3月24日、現役の陸上自衛官が麻布の中国大使館(写真)に忍び込み、建造物侵入容疑で逮捕されるという事件が起きた。【動画】中国大使館に侵入し逮捕された村田晃大容疑者が送検されたときの表情敷地内の植え込みから刃物が見つかったこともあり、中国メディアによる批判は今なおやんでいない。日本政府は「遺憾の意」を表明し幕引きを図ろうとしたものの、当然ながら中国政府は激怒し、「謝罪」を要求している。
「遺憾」については、1972年の日中国交正常化交渉のときも、田中角栄が日本の戦争責任について「遺憾」「迷惑をかけた」という言葉を使い、周恩来が激怒する一幕があった。
日本の政治家が何かと口にする「遺憾」という言葉。堅い言葉ゆえに聞こえはいいが、結局のところ「とても残念だ」と言っているにすぎず、外交の場においてはあまりに軽い。
日本政府は分かっていたはずのその事実を忘れ、50年前と同じ轍を踏んだと言える。
今回の事件、日本側の発表によると、容疑者の自衛官、村田晃大が大使館に侵入したのは、中国大使に日本への強硬発言を控えるよう伝えたかったためであり、刃物はいざというときの「自決用」だったという。
一方、中国側は容疑者が「神の名の下に中国の外交官を殺害する」と脅迫したと主張、日本の発表と大きなズレがある。ただ、もし殺すつもりだったなら、なぜ刃物を茂みに隠したのか。日本の発表をうのみにもできないが、中国の主張にも疑問は残る。
一体この自衛官は何をしたかったのか。思想的背景はまだ分かっていない。
ただ、警察車両で送検されていく映像を見たとき、よどみのない透き通った目をしていたのが印象に残った。自らの強い意志で実行したと感じさせる強いまなざしだった。
まるで三島由紀夫だ。私の中にそんな思いが湧いてきた。
1970年に自衛隊駐屯地で一席ぶった後、自決した三島由紀夫。国を守る任務に就いたはずの23歳の自衛官は、三島のような「英雄」になりたかったのではないか。
そして彼のような若者が現れた背景には、私が近年感じてきた日本の変化があるように思う。

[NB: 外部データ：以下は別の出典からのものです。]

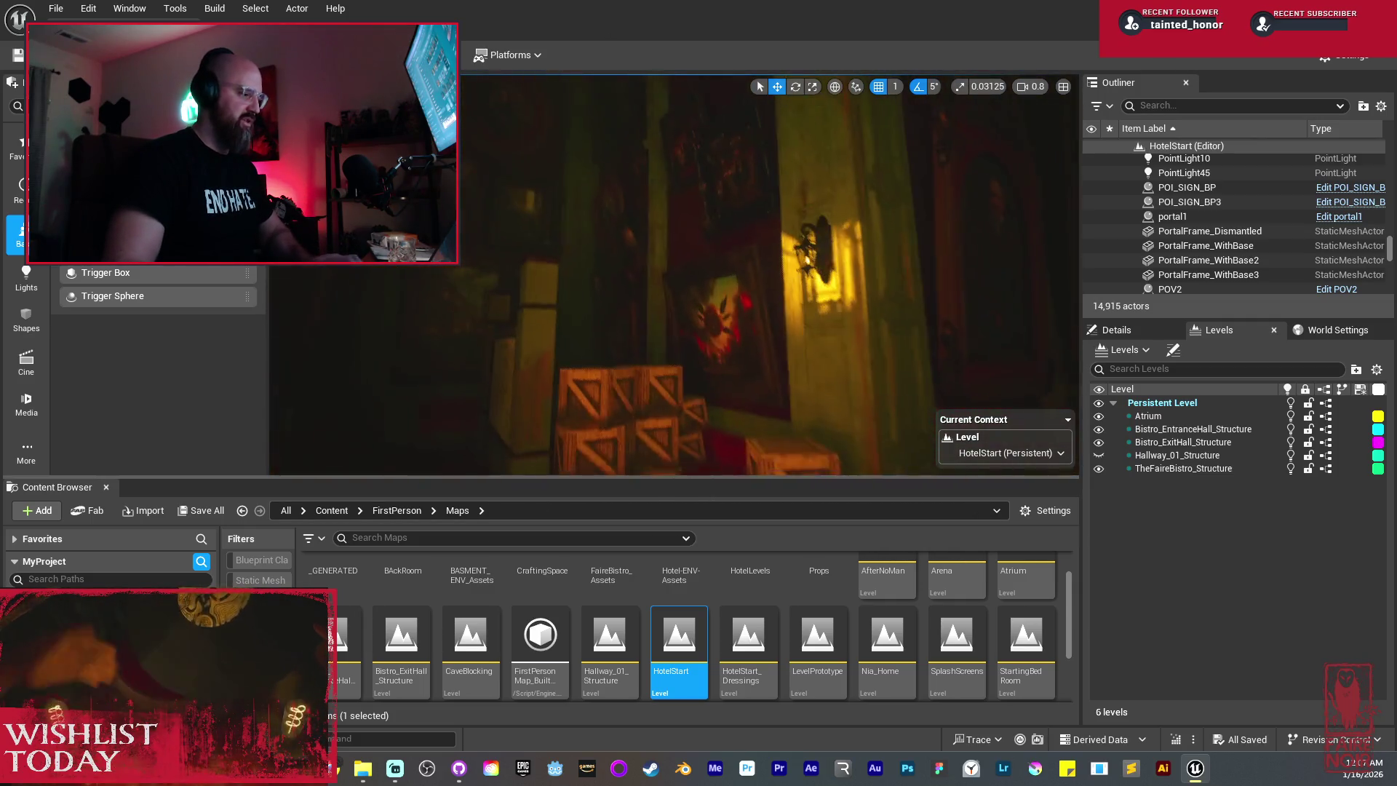
click(787, 276)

日本は長らく平和国家だった。それもこれも戦後一貫して国民全員が「戦争は悪いことだ」という認識を共有してきたからだ。
毎年8月になれば、第2次大戦を題材にした映画やドラマ、アニメが放映され、「戦争はよくない」とたたき込まれる。そうした努力に私自身感心していたし、日本の平和主義は世界的にも評価されている。

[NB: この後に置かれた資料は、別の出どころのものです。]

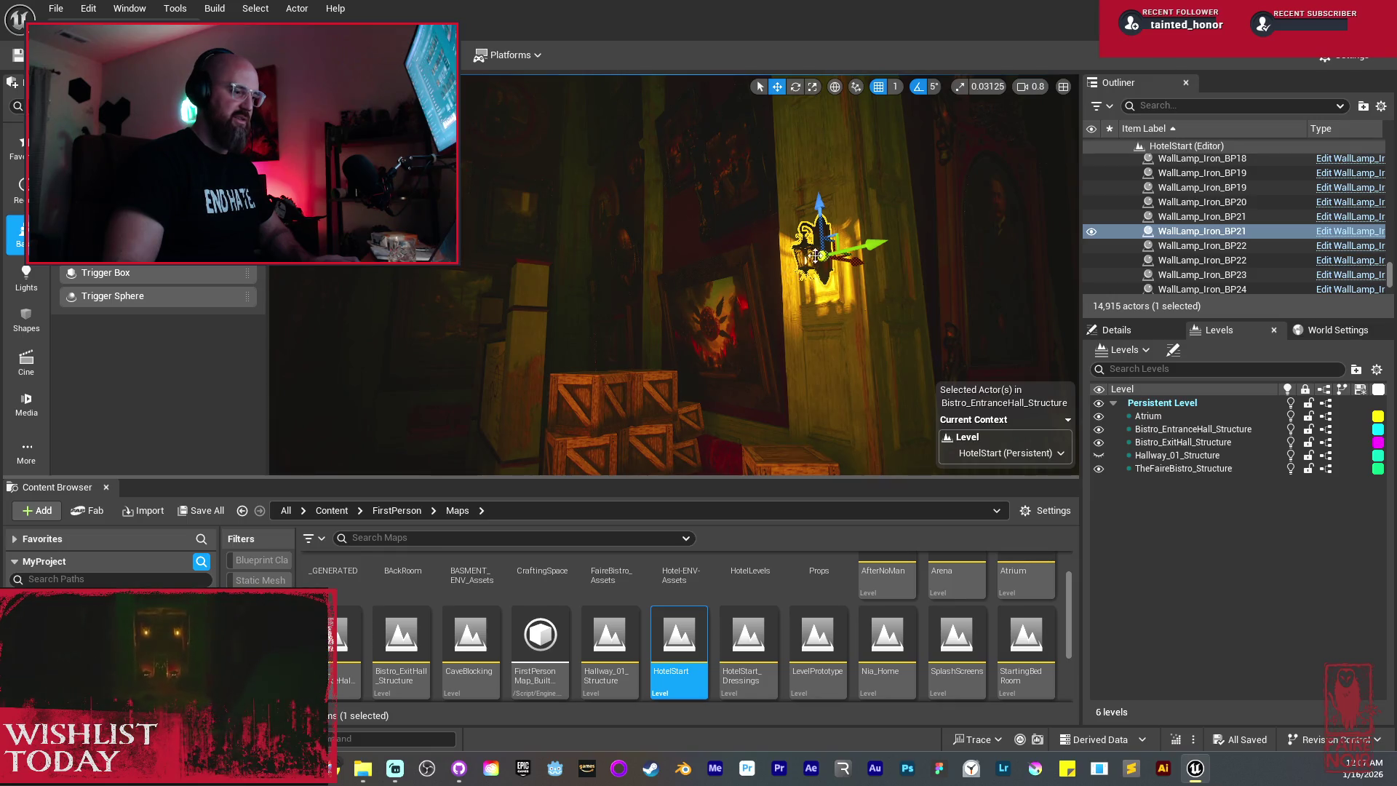
click(1115, 329)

しかしそんな風潮も微妙に変わりつつある。平和国家「だった」と書いたのもその微妙な変化が理由だ。
一例を挙げれば、太平洋戦争時、自爆攻撃で散っていった特別攻撃隊(特攻隊)の評価がある。かつては国にだまされた「被害者」という位置付けだったが、国のために命を懸けた「英雄」との見方が出てきている。
零戦パイロットを描いた百田尚樹氏の小説『永遠の0』もそのきっかけになったのかもしれない。
高市政権が進める保守的な安全保障政策に対し「日本を戦争する国にするのか」という批判がある半面、それを支持する層も少なからずいるようだ。
批判が正しいかはともかくとして、少なくとも「戦争反対」が日本の絶対的な価値観ではなくなってきていることには、多くの人に同意してもらえるのではないだろうか。
もしも日本が本当に「戦争する国」になってしまったら――。そうなれば中国だけでなく各国から大きな批判を受けるだろう。何十年もかけて積み上げてきた平和主義の信頼も音を立てて崩れることになる。
中東やウクライナでは現在、悲惨な戦争によって多くの市民が犠牲になっている。自分の子供たちのことを考えても、日本には決して戦争するような国にはなってほしくない。
今回の大使館侵入事件をきっかけに、そんな思いを強く抱いた。